Platform Reliability Availability: Collaborate with the Engineering Director and Principal Engineer to define the technical direction for our infrastructure, ensuring that it scales cost-effectively to support our growth.
Infrastructure Management: Utilize tools like Terraform, GitHub Actions, and scripting languages to manage and optimize our infrastructure and CI/CD systems.
Cloud Infrastructure Expertise: Become an expert in our technology stack, including AWS (RDS, ECS, EC2, S3, Lambda), Cloudflare, Redis, DNS, Docker, and the rest of the infrastructure platform.
Observability Incident Response: Use observability tools such as DataDog and AWS CloudWatch to monitor platform health, troubleshoot performance issues, and identify underlying causes. Participate in the on-call rotation to respond to incidents.
Disaster Recovery Incident Management: Ensure disaster recovery and incident response plans are regularly exercised and improved, using industry practices like gamedays and chaos engineering.
Developer Experience: Own and improve the developer experience by refining the development, testing, and continuous deployment processes to make it safer, faster, and easier for engineers to work.
CI/CD Leadership: Be an expert in CI/CD principles, empowering engineers to deliver high-quality services to production continuously.
Mentorship Collaboration: Support software engineers by pairing, mentoring, and demonstrating effective engineering practices.

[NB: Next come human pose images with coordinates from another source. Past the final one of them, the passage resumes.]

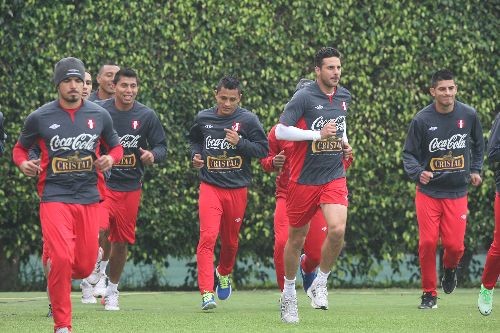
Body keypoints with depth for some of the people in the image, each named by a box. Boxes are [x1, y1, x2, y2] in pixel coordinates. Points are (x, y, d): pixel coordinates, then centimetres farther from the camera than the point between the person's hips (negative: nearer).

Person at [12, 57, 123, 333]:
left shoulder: (99, 115, 6)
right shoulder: (39, 118, 0)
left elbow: (116, 147, 19)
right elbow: (19, 149, 13)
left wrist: (110, 159, -4)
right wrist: (23, 163, -9)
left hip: (89, 198, 3)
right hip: (54, 197, -3)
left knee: (85, 266, 5)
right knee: (61, 259, -20)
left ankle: (56, 278, 41)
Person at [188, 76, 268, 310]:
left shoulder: (247, 120, -2)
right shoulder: (203, 118, 5)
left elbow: (263, 149, -4)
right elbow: (194, 139, 25)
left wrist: (239, 143, -18)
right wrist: (196, 155, 5)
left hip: (237, 189, 0)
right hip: (210, 186, 0)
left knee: (230, 240, 13)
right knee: (208, 236, -17)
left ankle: (224, 273, 45)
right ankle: (206, 293, -21)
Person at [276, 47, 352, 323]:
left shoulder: (344, 97, 8)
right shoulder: (304, 97, -11)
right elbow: (280, 131, -17)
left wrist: (343, 143, 11)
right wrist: (318, 134, -21)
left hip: (334, 178, 3)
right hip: (304, 179, -3)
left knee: (337, 230, -19)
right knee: (296, 239, 7)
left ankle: (320, 284, 1)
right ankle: (288, 294, 27)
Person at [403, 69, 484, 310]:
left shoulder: (469, 115, 0)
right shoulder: (422, 119, -7)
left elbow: (478, 144, 19)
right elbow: (409, 154, -1)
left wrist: (475, 170, 12)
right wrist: (418, 173, -19)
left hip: (457, 193, 1)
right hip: (428, 192, -1)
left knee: (454, 245, -6)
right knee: (427, 243, -9)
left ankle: (450, 269, 31)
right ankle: (429, 293, 8)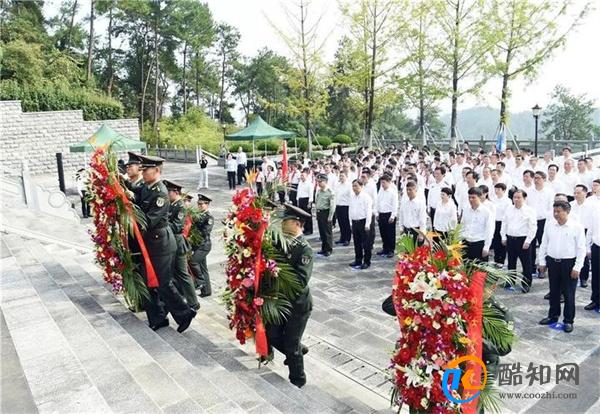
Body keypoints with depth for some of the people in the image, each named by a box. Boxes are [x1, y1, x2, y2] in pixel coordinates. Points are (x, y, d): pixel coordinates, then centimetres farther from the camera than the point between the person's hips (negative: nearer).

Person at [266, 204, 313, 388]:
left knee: (291, 345, 7)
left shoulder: (304, 248, -20)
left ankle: (297, 381, 32)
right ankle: (298, 350, 44)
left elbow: (301, 280, -26)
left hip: (297, 304, -6)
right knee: (272, 335, 16)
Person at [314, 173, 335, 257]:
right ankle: (323, 248, 25)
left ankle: (329, 249, 13)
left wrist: (330, 217, -16)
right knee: (321, 232, 14)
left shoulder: (330, 192, -14)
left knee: (327, 232, 2)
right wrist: (317, 213, 14)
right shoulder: (318, 191, 8)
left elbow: (332, 206, -15)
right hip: (319, 212, 7)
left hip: (326, 212, -7)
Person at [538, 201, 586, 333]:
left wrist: (577, 267, -11)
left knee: (568, 293, 6)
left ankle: (568, 320, 20)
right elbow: (544, 245, 9)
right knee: (554, 292, 15)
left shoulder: (576, 227, -10)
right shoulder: (549, 225, 1)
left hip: (569, 263, -4)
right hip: (552, 262, 4)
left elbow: (581, 248, -8)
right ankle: (553, 316, 31)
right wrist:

Facilitate understanding of the production deployment process and performance debugging.
DevOps Practice Leadership: Define and manage platform engineering decisions, ensuring all engineers on the on-call rota are well-prepared for incident response.
Requirements
Experience architecting and supporting cloud-native web application infrastructure, ideally using AWS services like RDS, ECS, EC2, S3, and Lambda.
Hands-on experience with containers and schedulers (e.g., Amazon ECS) and expertise with automated configuration management systems such as Terraform.
Strong understanding of Linux, networking, and security.
Experience supporting database administration and performance, with a focus on scalability and maintainability.
Passion for automating processes and improving the developer experience.
Experience working in a DevOps environment, closely collaborating with software engineers.
Proficiency in version control (e.g., Git) and the ability to use it effectively to structure and communicate your work.
Good to Have
Programming experience in Ruby, JavaScript, or Go.
Experience managing relationships with third-party suppliers, such as AWS and Cloudflare.
Familiarity with gamedays, chaos engineering, and other industry practices to enhance platform resilience.
Experience with disaster recovery and business continuity planning.